Posted by Hal on May 03, 1999 at 09:40:54:
In Reply to: Re: Meeting GOD via the enneagram posted by Dafyd on April 29, 1999 at 20:13:51:
> > After a discusiion with a professor of Religion I came to an idea about how the enneagram describes the 3 main ways that religion and phiosophy approach God.
> > Thinking Center people (5/6/7) attempt to find or discover the God of the Philosophers. The objective Creative force (7), the Laws of Nature (6), and/or the mathematics of creation and emanation (5).
> > Feeling Center people (2/3/4) attempt to meet God as in relationship. Through service in the world(2), in their works (3), or through the sacred in the inner wellsprings of one's self (4).

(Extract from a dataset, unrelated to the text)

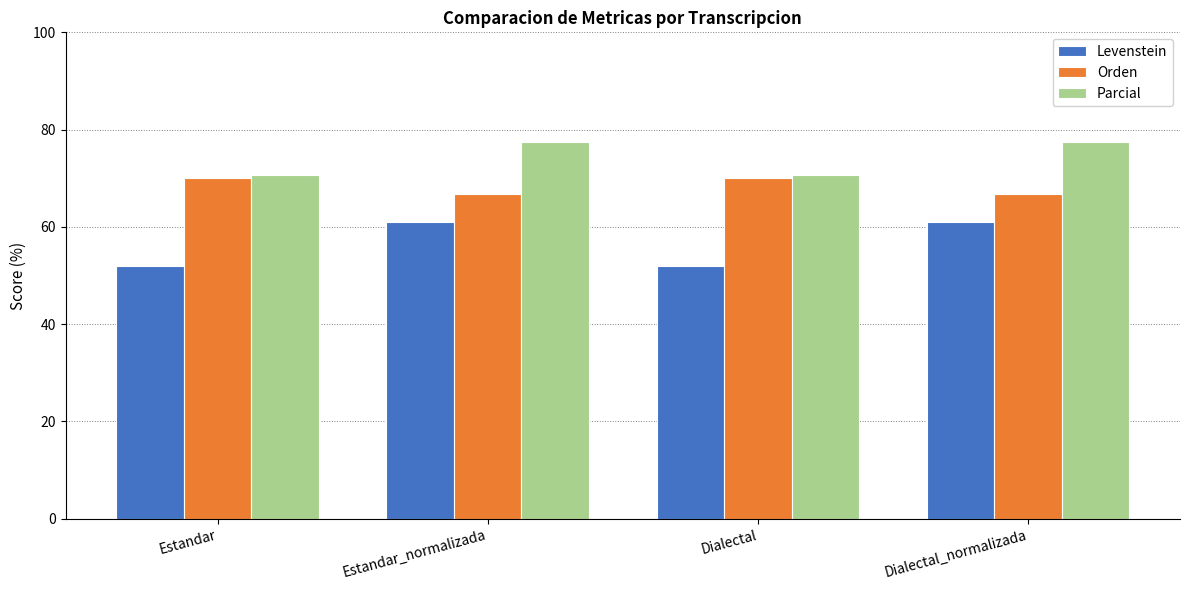

Count the number of data series in this chart.

3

> > Instinctive center people (8/9/1) attempt to influence God. Through force of will (8), union (9), or perfect execution of prescribed duties (1).
> In Enneagram II, Rohr gives a list of false, or perhaps partial images of God that each type is liable to have.
> One: Nobodaddy - the Old Man in the Sky who forbids things.
> Two: The Sacred Heart - God who cares for people (but not enough as the Two has to help.)
> Three: The Continuous Creator. As with Two, God doesn't work hard enough and the Three has to help.
> Four: The Infinite Void. God is felt as an absence, or as a disturbing presence who cannot be grasped.
> Five: The god of the Philosophers - the Unmoved Mover.
> Six: The Saviour God. Jesus died to save you. Who from? Well, let's not ask too closely about God the Father...
> Seven: God is Energy.
> Eight: The Lord of Battles.
> Nine: God present in everything.
> That's what Rohr says anyway. It sounds just a little too schematic to be true.
> My personal experience: I am moved mostly by images of God who acts or intervenes, or who is with people in their
> suffering. However, I am moved by intellectual images of these things - by reading about them in theology or
> poetry (and it had better be intellectually rigourous theology without sentimentality). So in a sense one could
> say I try to find an intellectual God. But a purely mathematical idea with no involvement with the world has
> no interest for me.
> Dafyd (a Five)
Schematic, perhaps, but what it says about how 4's relate to God really hits home for me.